» WORK TO BE COMPLETED
Look through the entries for the string "down", and copy each line that holds it.

[Saved data entries]
******
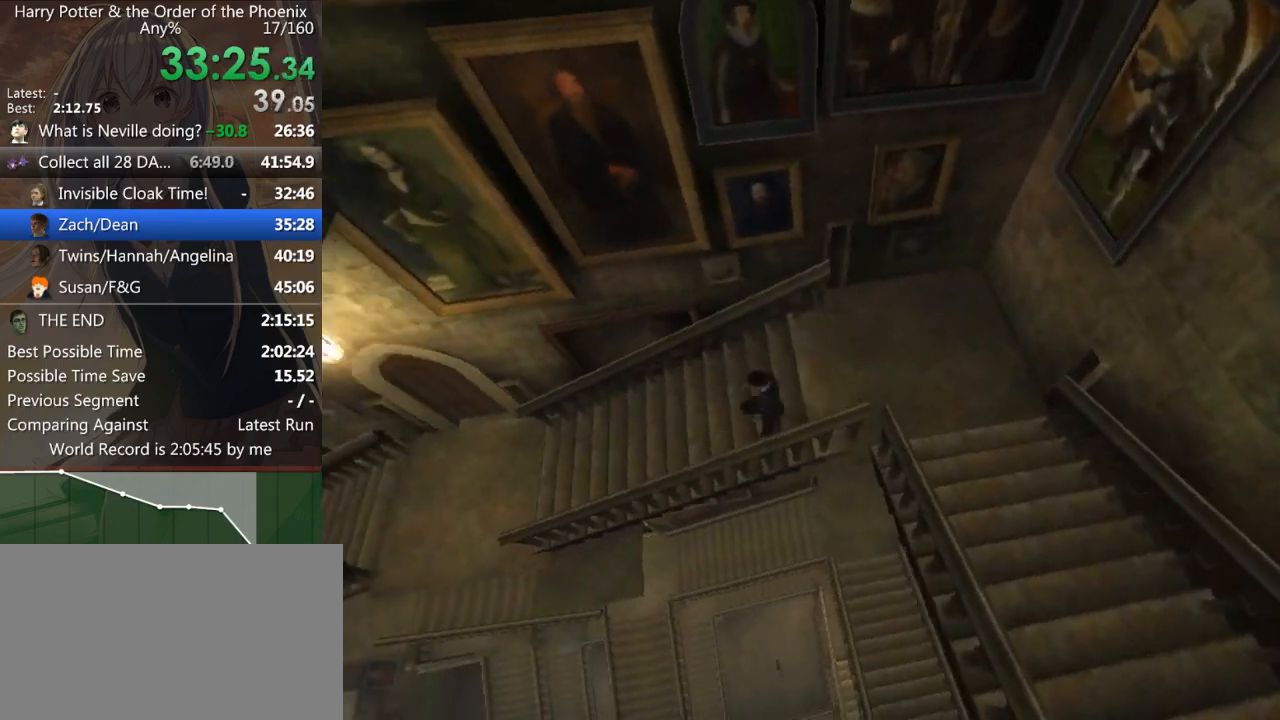
{"keys": ["a", "shift_l"], "mouse": [], "events": []}
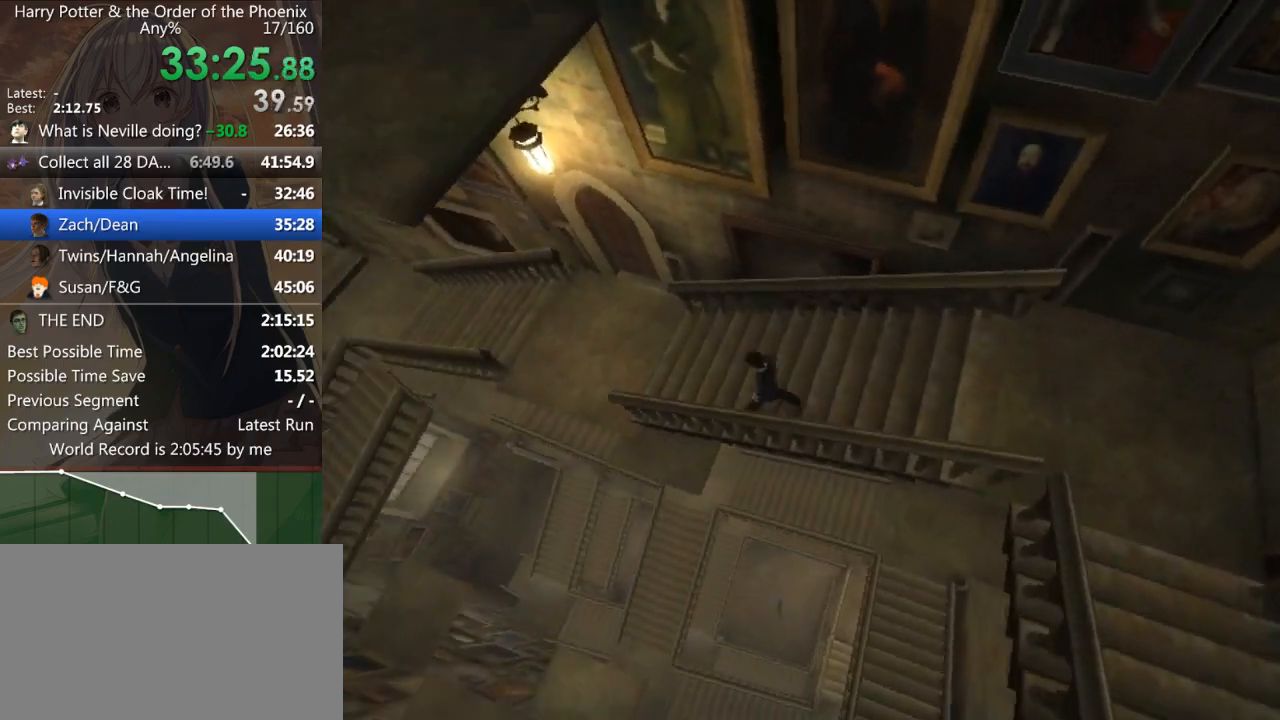
{"keys": ["s", "shift_l"], "mouse": [], "events": [[433, "s", "down"], [467, "a", "up"]]}
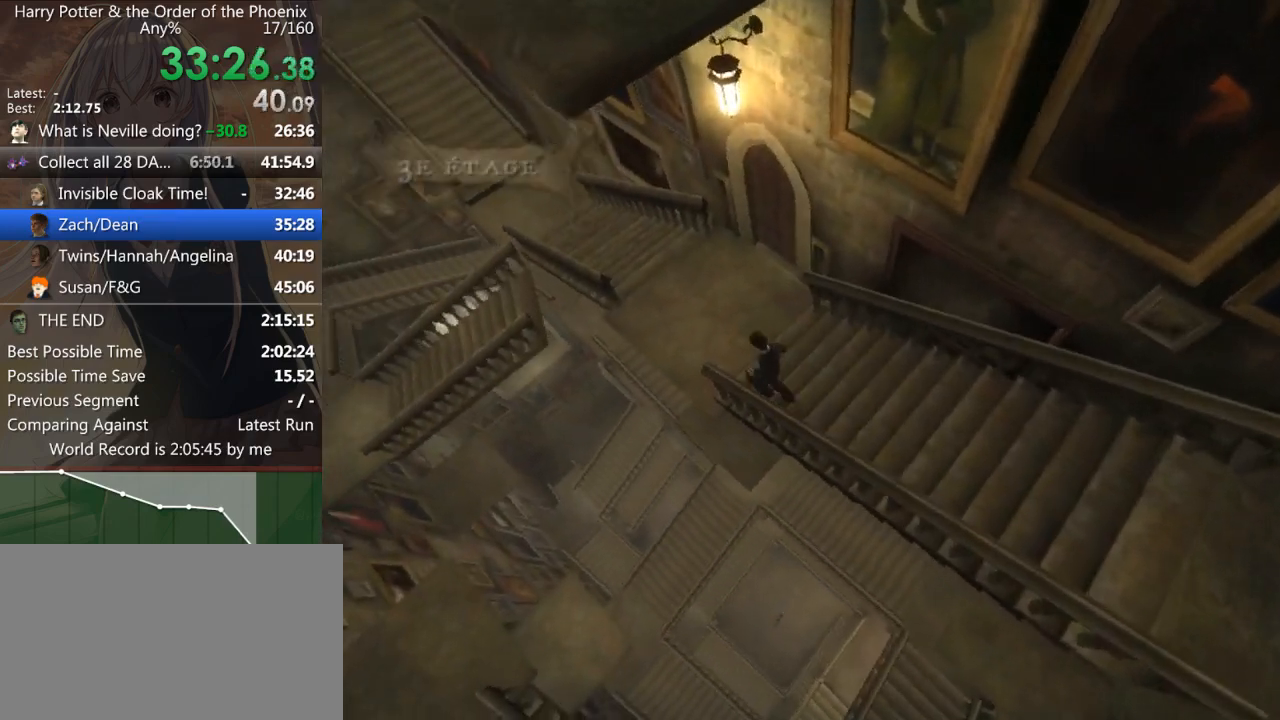
{"keys": ["d", "s", "shift_l"], "mouse": [], "events": [[367, "d", "down"]]}
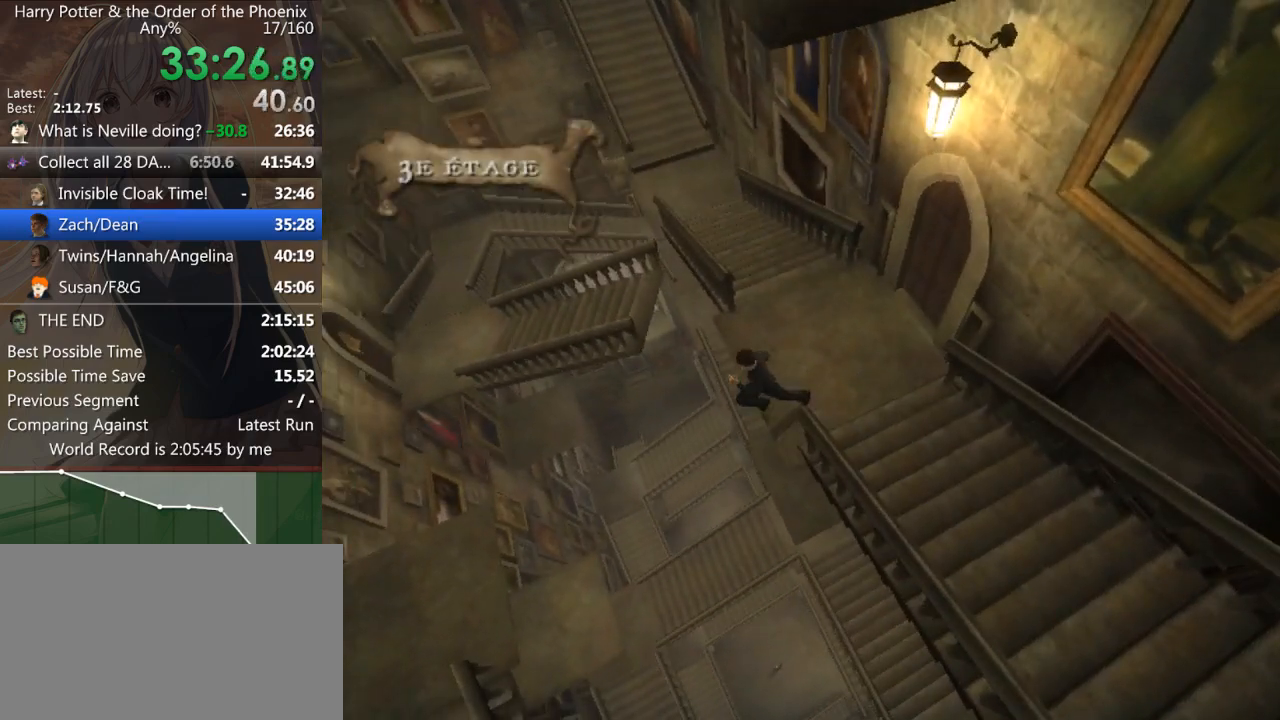
{"keys": ["d", "s", "shift_l"], "mouse": [], "events": []}
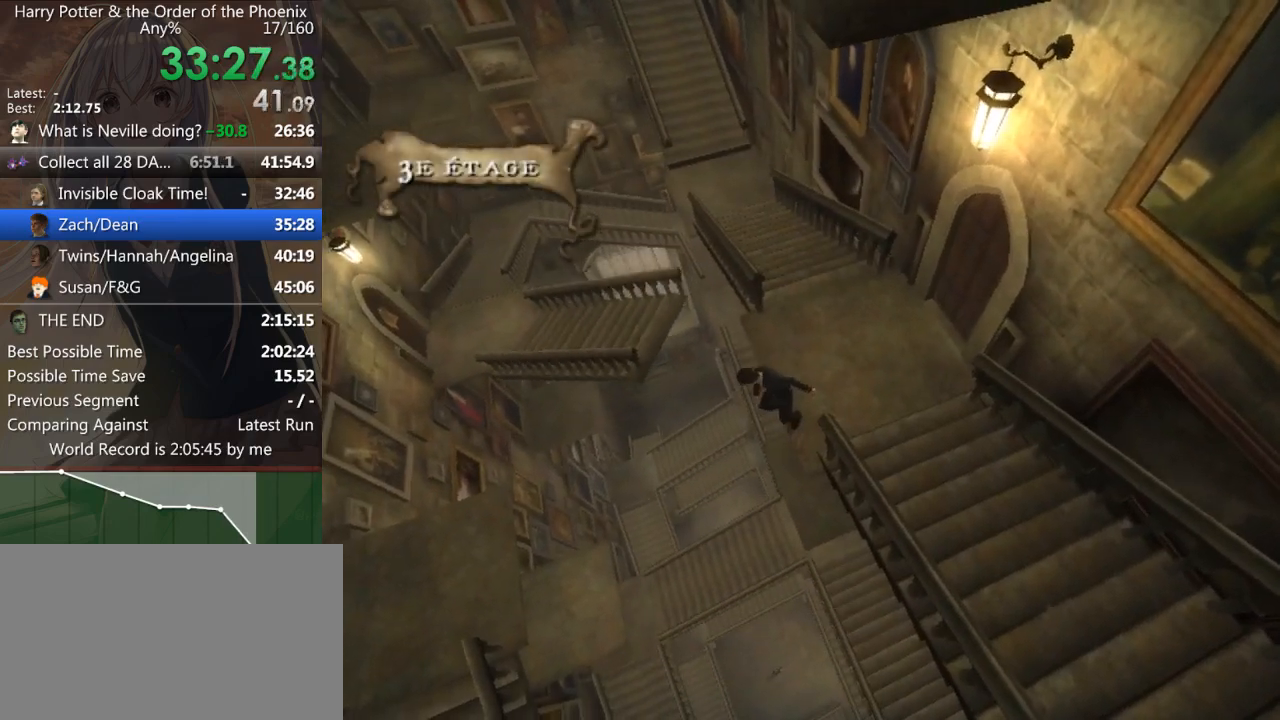
{"keys": ["d", "s", "shift_l"], "mouse": [], "events": []}
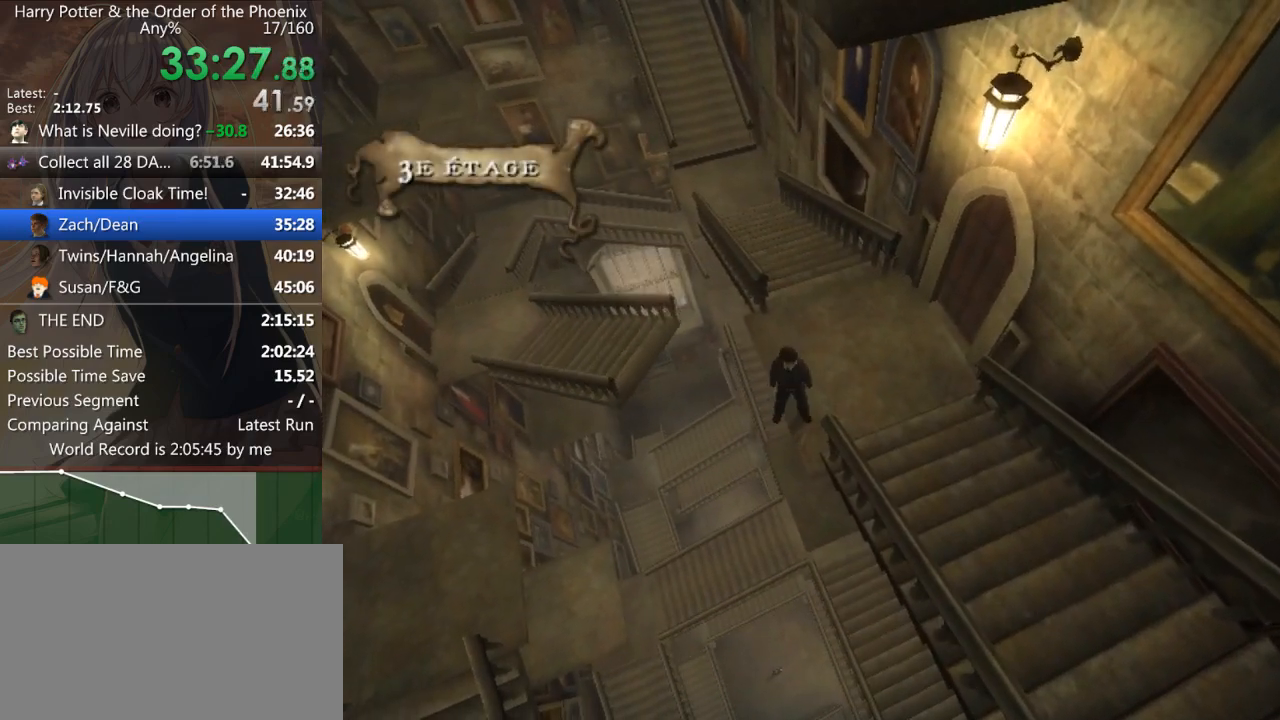
{"keys": ["d", "s", "shift_l"], "mouse": [], "events": []}
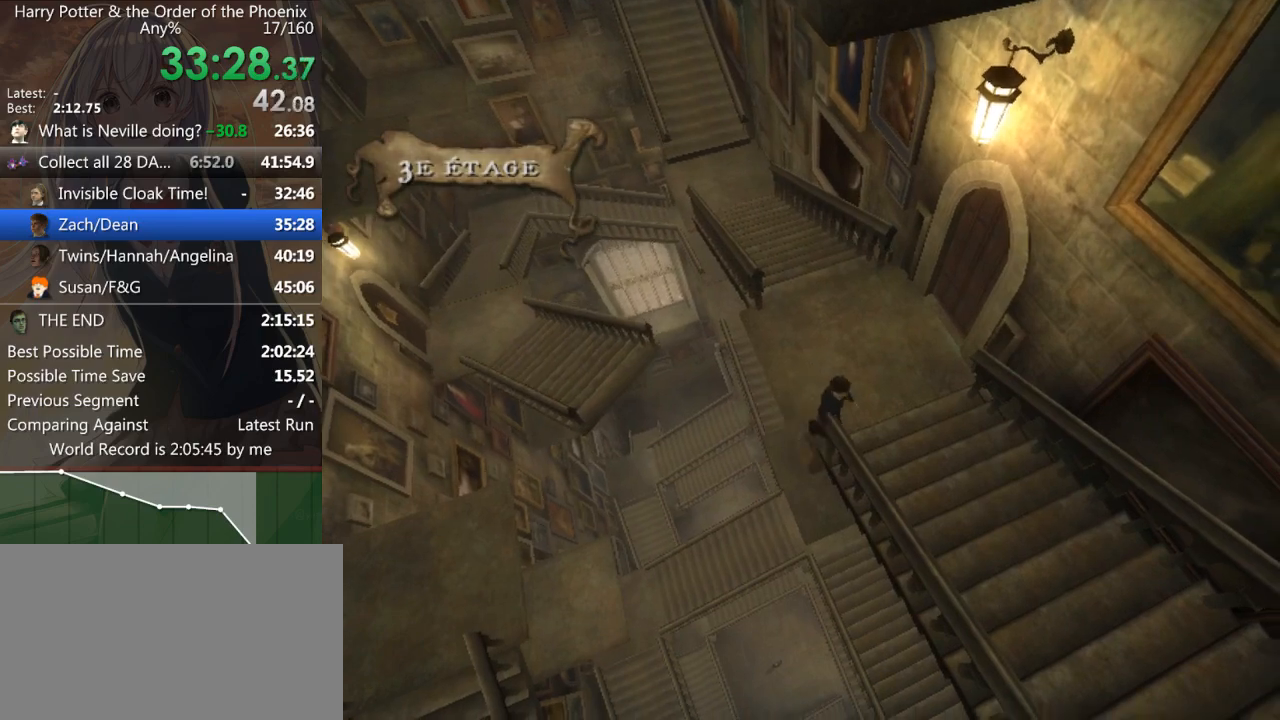
{"keys": ["a", "s", "shift_l"], "mouse": [], "events": [[133, "d", "up"], [267, "a", "down"]]}
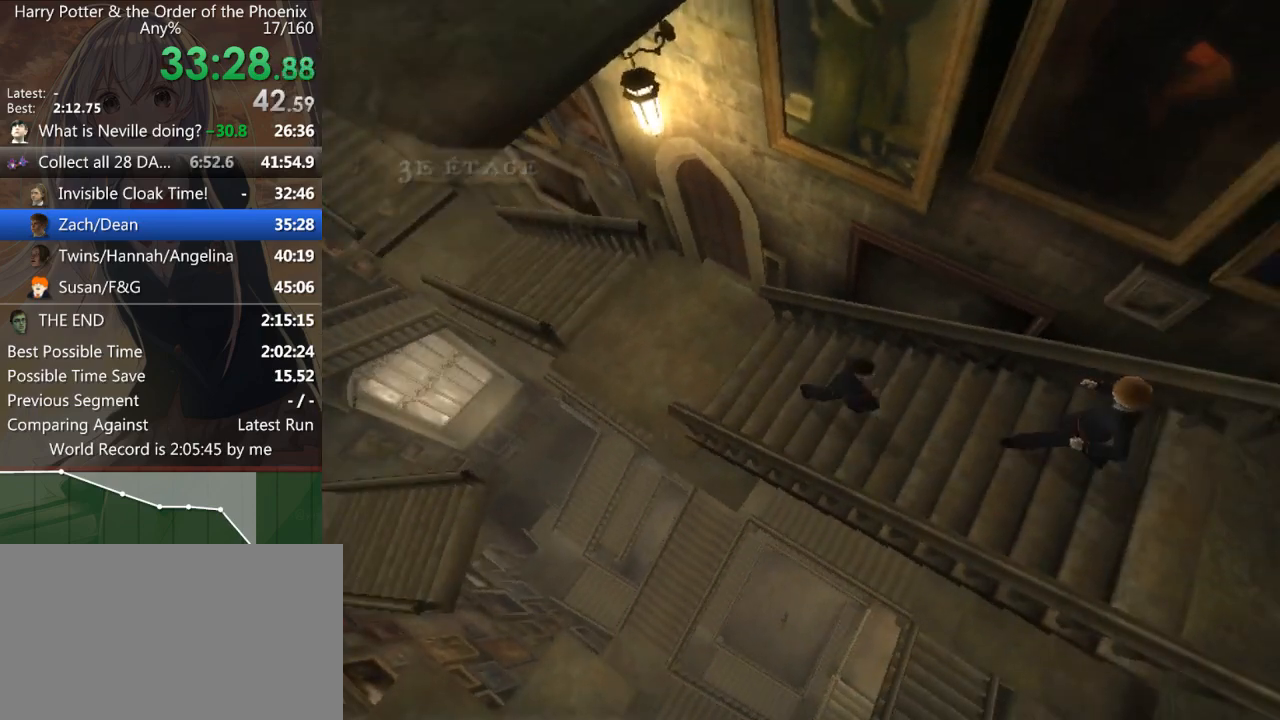
{"keys": ["a"], "mouse": [], "events": [[233, "shift_l", "up"], [333, "s", "up"]]}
******
» OUTPUT OF THE TASK
{"keys": ["s", "shift_l"], "mouse": [], "events": [[433, "s", "down"], [467, "a", "up"]]}
{"keys": ["d", "s", "shift_l"], "mouse": [], "events": [[367, "d", "down"]]}
{"keys": ["a", "s", "shift_l"], "mouse": [], "events": [[133, "d", "up"], [267, "a", "down"]]}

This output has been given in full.